Keypoint coordinate data:
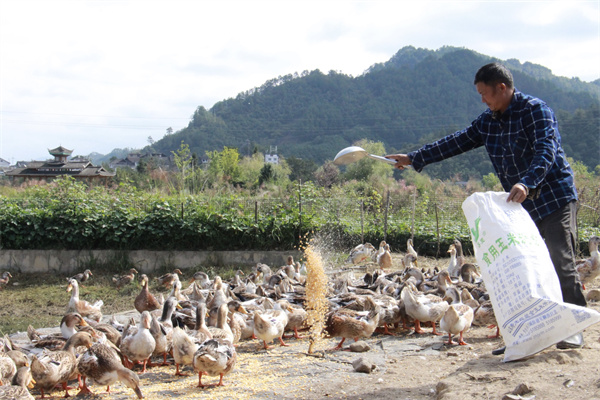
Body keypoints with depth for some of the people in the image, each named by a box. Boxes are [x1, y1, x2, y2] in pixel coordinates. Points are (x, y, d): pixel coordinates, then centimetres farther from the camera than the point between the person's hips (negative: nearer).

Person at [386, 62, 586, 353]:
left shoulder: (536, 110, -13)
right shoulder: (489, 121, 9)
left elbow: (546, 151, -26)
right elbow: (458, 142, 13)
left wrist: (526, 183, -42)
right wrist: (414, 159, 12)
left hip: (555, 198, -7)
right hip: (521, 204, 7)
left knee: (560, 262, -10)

Brief:
Rewrite every record above with "Person at" replaced by "Subject at" and everything else left unchanged. Omit the pictures.

Written solution:
Body keypoints with depth for some of the people in the image, each named by a box. Boxes are [x1, y1, x2, y2] in pixel coordinates. Points are (x, y, d): pixel coordinates, then centimetres farther from the camera than the point between the person's hips (negative: nearer).

Subject at [386, 62, 586, 353]:
left shoulder: (536, 110, -13)
right shoulder: (489, 121, 9)
left elbow: (546, 151, -26)
right elbow: (458, 142, 13)
left wrist: (526, 183, -42)
right wrist: (414, 159, 12)
left hip: (555, 198, -7)
right hip: (521, 204, 7)
left knee: (560, 262, -10)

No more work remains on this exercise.